COTI Cracks the Millionaires’ Problem on Ethereum Testnet With Garbled Circuits

- $COTI solved Yao’s ‘Millionaires Problem’ on Ethereum’s Sepolia testnet using Garbled Circuits with no trusted intermediaries.
- The solution was developed with Soda Labs, is live on mainnet, and is compatible with the EVM environment and Solidity.
- Vitalik Buterin had publicly identified Garbled Circuits as the path toward purely cryptographic guarantees in multiparty computation.
$COTI solved Yao’s ‘Millionaires Problem’ on Ethereum’s Sepolia testnet using Garbled Circuits, with no trusted intermediaries and end-to-end encryption. The demonstration was published this week. It is the first practical solution to this foundational challenge of secure multiparty computation —known as MPC— on Ethereum’s public infrastructure.
The problem was formulated in 1982 by scientist Andrew Yao: how can two parties determine which one holds more wealth without either revealing their actual value? For more than four decades, that question served as the ultimate benchmark for any system aspiring to execute verifiable private computation. $COTI had already solved this challenge on its own network in February 2025. The transition to Sepolia extends that capability into the Ethereum ecosystem.

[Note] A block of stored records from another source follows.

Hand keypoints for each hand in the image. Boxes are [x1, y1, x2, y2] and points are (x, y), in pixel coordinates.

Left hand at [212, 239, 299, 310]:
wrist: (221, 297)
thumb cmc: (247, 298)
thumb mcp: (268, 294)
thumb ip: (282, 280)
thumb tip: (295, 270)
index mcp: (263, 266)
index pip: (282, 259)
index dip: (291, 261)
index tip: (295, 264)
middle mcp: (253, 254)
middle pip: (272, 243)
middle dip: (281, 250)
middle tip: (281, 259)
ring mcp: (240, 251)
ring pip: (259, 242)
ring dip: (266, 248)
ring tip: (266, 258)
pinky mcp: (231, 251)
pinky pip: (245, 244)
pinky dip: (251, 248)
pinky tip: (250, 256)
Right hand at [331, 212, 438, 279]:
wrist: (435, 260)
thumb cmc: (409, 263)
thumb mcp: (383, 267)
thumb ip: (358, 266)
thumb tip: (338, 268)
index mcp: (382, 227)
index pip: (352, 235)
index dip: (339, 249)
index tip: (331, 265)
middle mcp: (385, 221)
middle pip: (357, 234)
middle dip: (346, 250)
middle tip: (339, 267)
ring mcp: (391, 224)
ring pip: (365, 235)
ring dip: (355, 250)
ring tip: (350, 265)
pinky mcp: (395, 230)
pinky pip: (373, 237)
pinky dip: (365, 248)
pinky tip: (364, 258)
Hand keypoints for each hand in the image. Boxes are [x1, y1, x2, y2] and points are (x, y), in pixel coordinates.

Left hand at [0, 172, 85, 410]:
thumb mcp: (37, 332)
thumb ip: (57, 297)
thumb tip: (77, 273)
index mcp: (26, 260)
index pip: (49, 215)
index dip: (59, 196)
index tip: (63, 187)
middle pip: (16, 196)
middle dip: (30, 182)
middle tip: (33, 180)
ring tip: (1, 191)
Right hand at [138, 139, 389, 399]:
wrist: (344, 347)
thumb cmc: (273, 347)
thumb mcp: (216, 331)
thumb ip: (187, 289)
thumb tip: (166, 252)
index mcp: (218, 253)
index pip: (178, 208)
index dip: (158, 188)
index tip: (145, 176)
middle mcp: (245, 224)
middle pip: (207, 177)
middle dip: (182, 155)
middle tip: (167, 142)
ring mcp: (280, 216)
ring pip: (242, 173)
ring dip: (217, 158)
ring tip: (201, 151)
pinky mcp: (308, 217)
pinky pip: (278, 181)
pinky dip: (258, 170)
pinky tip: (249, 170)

$COTI Injects Garbled Circuits Into the Heart of Ethereum
In the demonstration, two parties enter private values representing their wealth. Neither exposes their actual data to the counterparty or to the network. The computation operates over encrypted data and produces a verifiable result —who holds more— without any plaintext value being recorded on-chain. The entire process operates with no centralized trust setup or privileged actor of any kind.
The implementation was developed in collaboration with Soda Labs and has been live on $COTI’s mainnet since March 2025. The gcEVM engine, compatible with EVM, allows developers to write confidential smart contracts in Solidity using standard tools like Hardhat, incorporating privacy parameters to leverage MPC capabilities.

Privacy-on-Demand
The deployment on Sepolia anticipates the arrival of Privacy-on-Demand, $COTI’s initiative to extend Garbled Circuits as a service layer to Ethereum and other chains. The proposal targets specific use cases: protection of execution parameters in DeFi protocols, handling of private data in institutional applications, and governance voting systems in decentralized settings without exposure of individual inputs.
Vitalik Buterin, co-founder of Ethereum, publicly stated that Garbled Circuits are the path toward purely cryptographic security guarantees in multiparty computation. At ETH Tokyo 2025, Buterin also highlighted their speed compared to more complex forms of MPC and the range of cases where the technology delivers real value. $COTI is the only project that responded directly to that call.